What really bothered me on a personal level, though, was the sexism throughout the encounter. I haven’t had many encounters with sexist women, but when I meet one, she really throws me for a loop. Notice that, although she knew I was married to an aspiring professor, this woman didn’t seem to think for a second that maybe I was an academic, too. In her mind, I was a pure and innocent girl-child who’d been unwittingly snatched up by an evil liberal elitist. Furthermore, she maintained a respectful distance from my husband, even while she was chewing him out; when she started talking to me, though, she felt perfectly entitled to my personal space. Also, I loved her hypocrisy: “She doesn’t need men to defend her, because she’s not explicitly saying no! This is a woman’s bar, so I’ll attack any woman I want!”

And it didn’t stop there. The next morning, after I’d spent the night mulling over the issues that I wrote about above, I bounced some ideas off of Tomemos and his sister’s boyfriend, thinking that I might turn them into a blog entry (which, as you can see, I have). We had an interesting discussion - it was actually his sister’s boyfriend who called the woman sexist, after I’d pointed out her sexism; odd that the word didn’t occur to me. However, within hours, Tomemos had written an entry on his own blog, which basically consisted of everything I’d said to him. He gave me credit for it, but that didn’t ease what really stung: the fact that he didn’t realize I might want to speak for myself. Despite the fact that I’m a blogger (and have been longer than he has), it didn’t occur to him that I planned to retain control of my own ideas.

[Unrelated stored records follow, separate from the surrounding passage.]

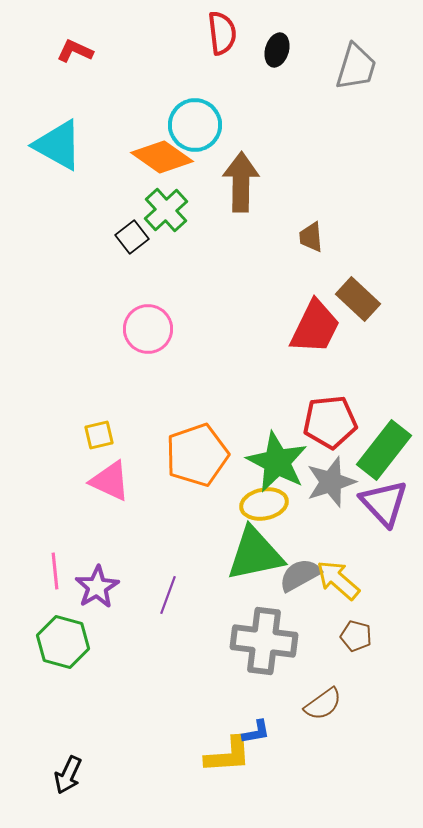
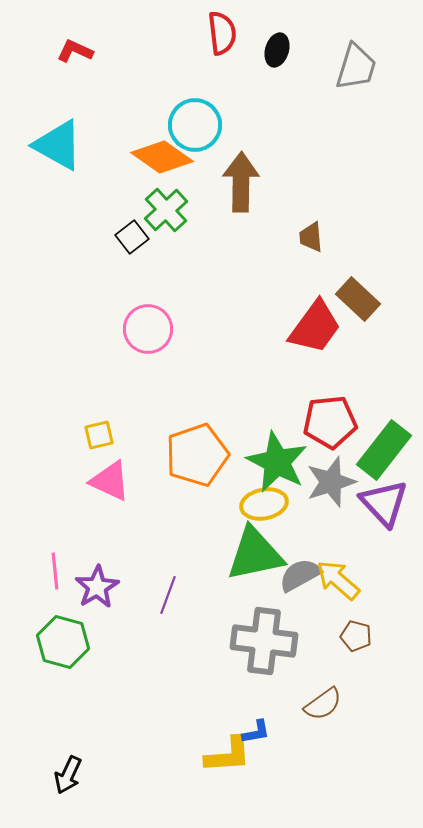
red trapezoid: rotated 10 degrees clockwise
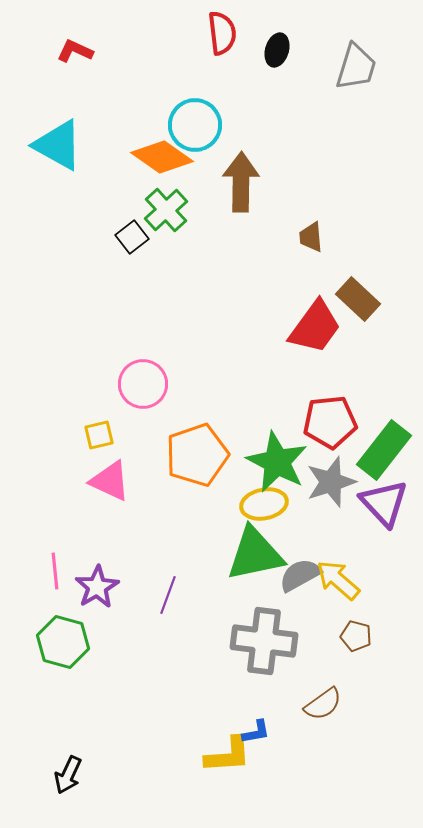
pink circle: moved 5 px left, 55 px down
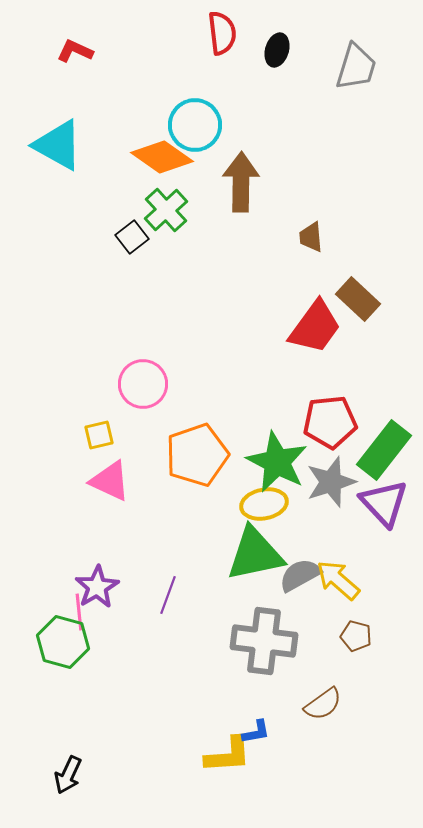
pink line: moved 24 px right, 41 px down
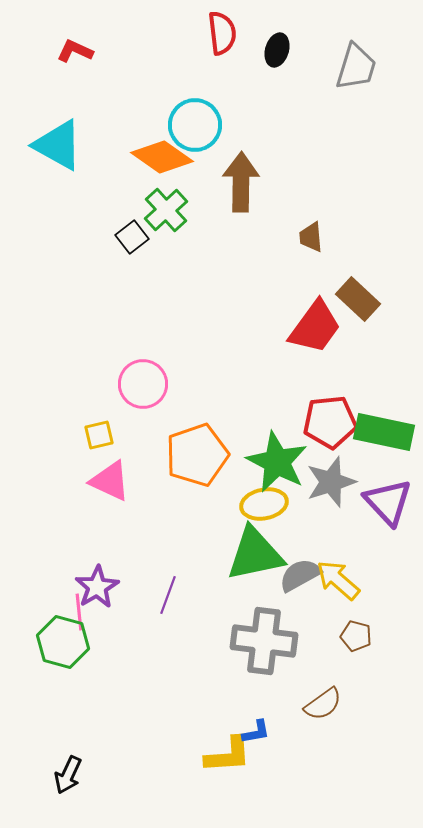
green rectangle: moved 18 px up; rotated 64 degrees clockwise
purple triangle: moved 4 px right, 1 px up
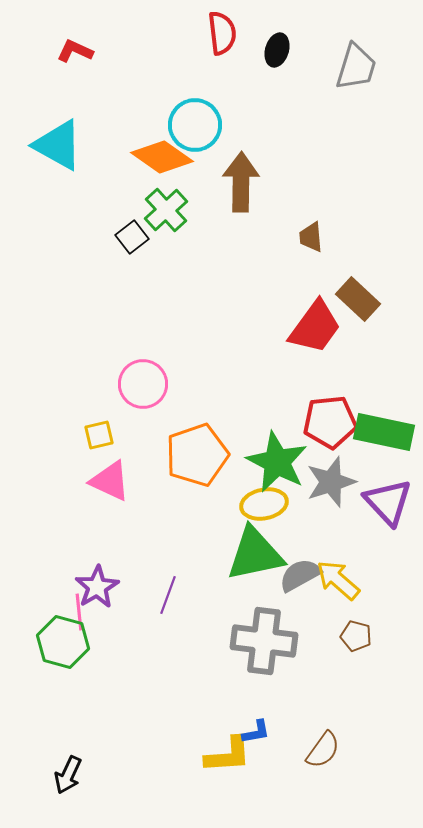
brown semicircle: moved 46 px down; rotated 18 degrees counterclockwise
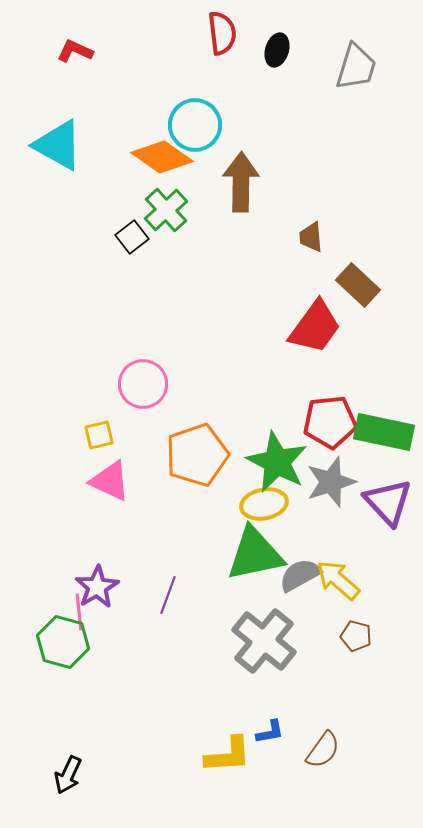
brown rectangle: moved 14 px up
gray cross: rotated 32 degrees clockwise
blue L-shape: moved 14 px right
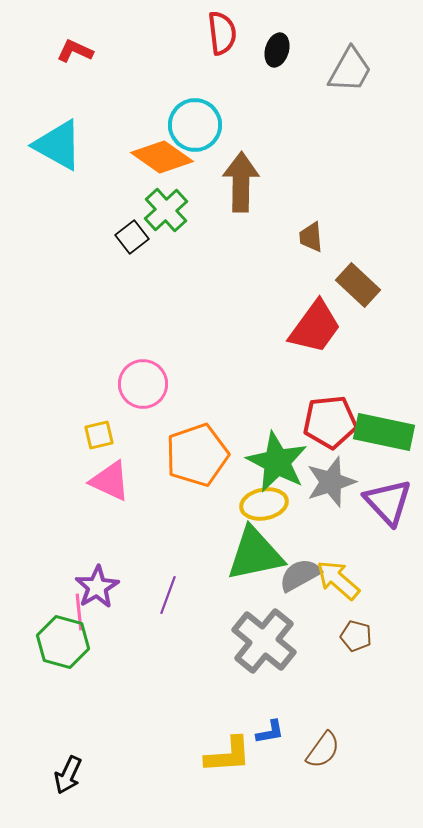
gray trapezoid: moved 6 px left, 3 px down; rotated 12 degrees clockwise
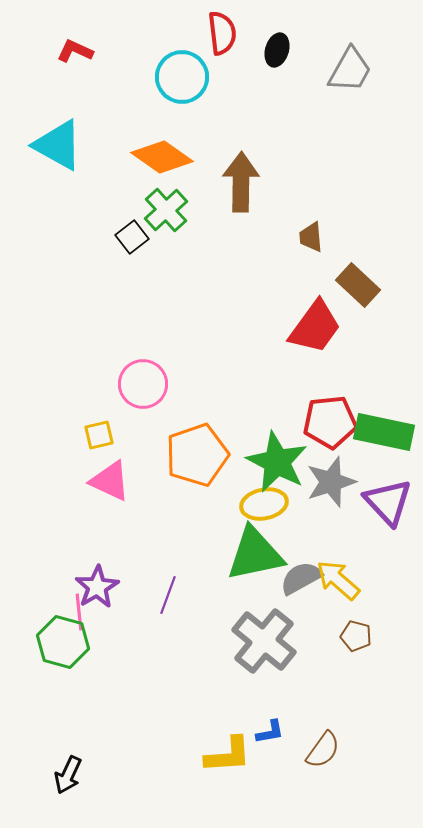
cyan circle: moved 13 px left, 48 px up
gray semicircle: moved 1 px right, 3 px down
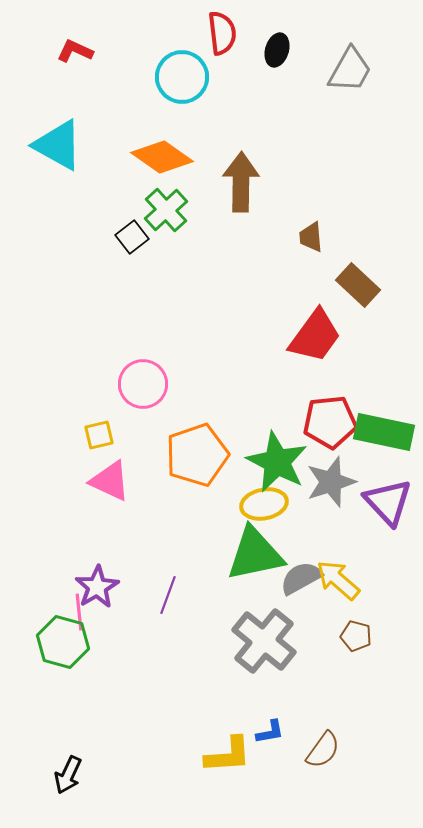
red trapezoid: moved 9 px down
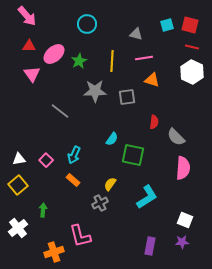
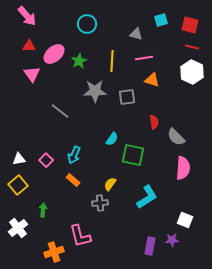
cyan square: moved 6 px left, 5 px up
red semicircle: rotated 16 degrees counterclockwise
gray cross: rotated 21 degrees clockwise
purple star: moved 10 px left, 2 px up
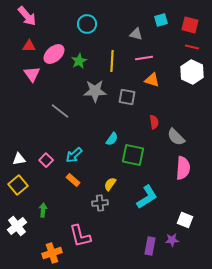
gray square: rotated 18 degrees clockwise
cyan arrow: rotated 24 degrees clockwise
white cross: moved 1 px left, 2 px up
orange cross: moved 2 px left, 1 px down
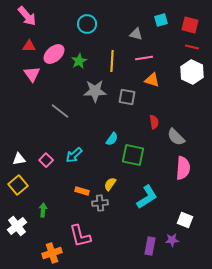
orange rectangle: moved 9 px right, 11 px down; rotated 24 degrees counterclockwise
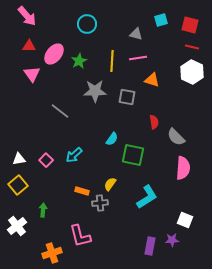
pink ellipse: rotated 10 degrees counterclockwise
pink line: moved 6 px left
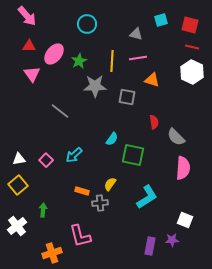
gray star: moved 5 px up
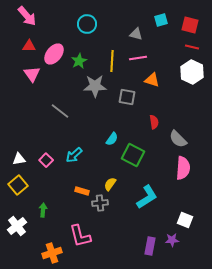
gray semicircle: moved 2 px right, 2 px down
green square: rotated 15 degrees clockwise
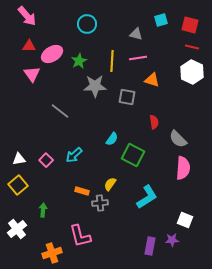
pink ellipse: moved 2 px left; rotated 20 degrees clockwise
white cross: moved 3 px down
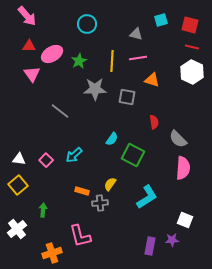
gray star: moved 3 px down
white triangle: rotated 16 degrees clockwise
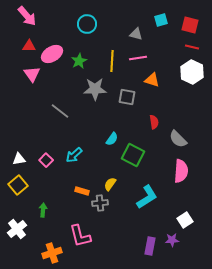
white triangle: rotated 16 degrees counterclockwise
pink semicircle: moved 2 px left, 3 px down
white square: rotated 35 degrees clockwise
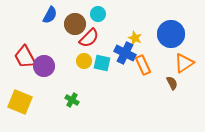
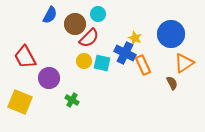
purple circle: moved 5 px right, 12 px down
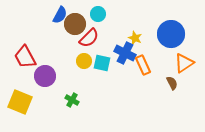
blue semicircle: moved 10 px right
purple circle: moved 4 px left, 2 px up
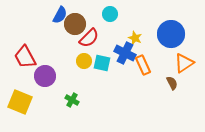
cyan circle: moved 12 px right
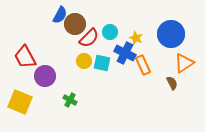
cyan circle: moved 18 px down
yellow star: moved 1 px right
green cross: moved 2 px left
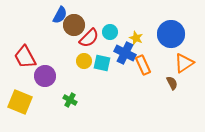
brown circle: moved 1 px left, 1 px down
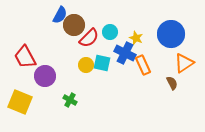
yellow circle: moved 2 px right, 4 px down
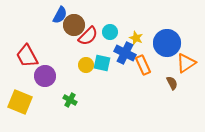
blue circle: moved 4 px left, 9 px down
red semicircle: moved 1 px left, 2 px up
red trapezoid: moved 2 px right, 1 px up
orange triangle: moved 2 px right
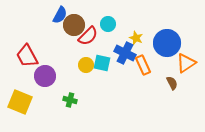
cyan circle: moved 2 px left, 8 px up
green cross: rotated 16 degrees counterclockwise
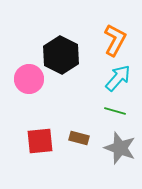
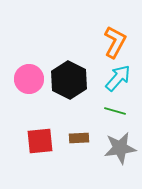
orange L-shape: moved 2 px down
black hexagon: moved 8 px right, 25 px down
brown rectangle: rotated 18 degrees counterclockwise
gray star: rotated 28 degrees counterclockwise
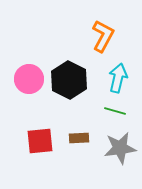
orange L-shape: moved 12 px left, 6 px up
cyan arrow: rotated 28 degrees counterclockwise
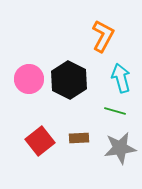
cyan arrow: moved 3 px right; rotated 28 degrees counterclockwise
red square: rotated 32 degrees counterclockwise
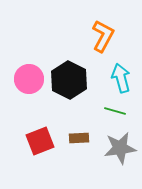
red square: rotated 16 degrees clockwise
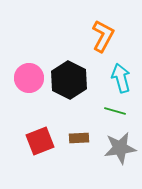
pink circle: moved 1 px up
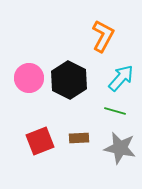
cyan arrow: rotated 56 degrees clockwise
gray star: rotated 20 degrees clockwise
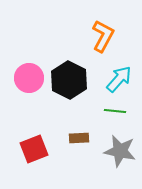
cyan arrow: moved 2 px left, 1 px down
green line: rotated 10 degrees counterclockwise
red square: moved 6 px left, 8 px down
gray star: moved 3 px down
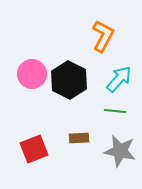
pink circle: moved 3 px right, 4 px up
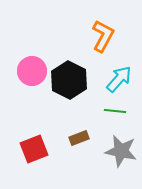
pink circle: moved 3 px up
brown rectangle: rotated 18 degrees counterclockwise
gray star: moved 1 px right
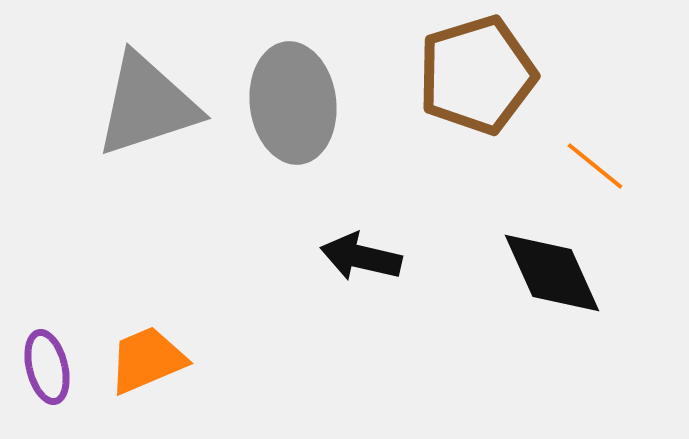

I was pissed at him for a little while, but I eventually realized that his behavior was a product of the system in which all of us - me, the asshole, and all the bystanders - were operating. In my experience, when a woman* is put into a compromising position, whether it’s assault or childbirth or anything in between, she’s viewed as a passive and unresponsive locus around which others take action; they feel the need to step in, intervene, rescue her, and speak for her, but never give her the opportunity to take control of her own situation. And during the encounter, I was complicit in this. As she yelled at me, I was paralyzed by my inability to come up with an exit strategy, my reluctance to prove her right by acting “elitist,” my doubt that she was actually going to hurt me (my own form of sexism?), and my disbelief that I was being attacked, for no reason, by a fellow woman and progressive. I knew I was coming across as terrified, but I didn’t know what to do besides look at Tomemos and his sister’s boyfriend as if I were silently pleading for help.

Afterwards, it felt like I became a symbol of the encounter in a way that Tomemos didn’t, even though she attacked him first. The event revolved around me, but I wasn’t considered a participant. And I let it play out that way. I couldn’t figure out how to assert myself.

How do you dismantle a system when you fall into compliance with it at the most important moments? How can we achieve our goals when we’re so eager to demonize our allies? How the fuck are we going to get anything done when women think they can dominate other women?

This is why conservatives have gained so much ground, people. They’re exploiting our weak spots and we’re too insecure to admit it.

* I’m curious - how widespread is this phenomenon? Do women in other cultures or social groups experience this, too? Also, I realize rape is an exception to this, since cases of rape are so fraught with victim-blame.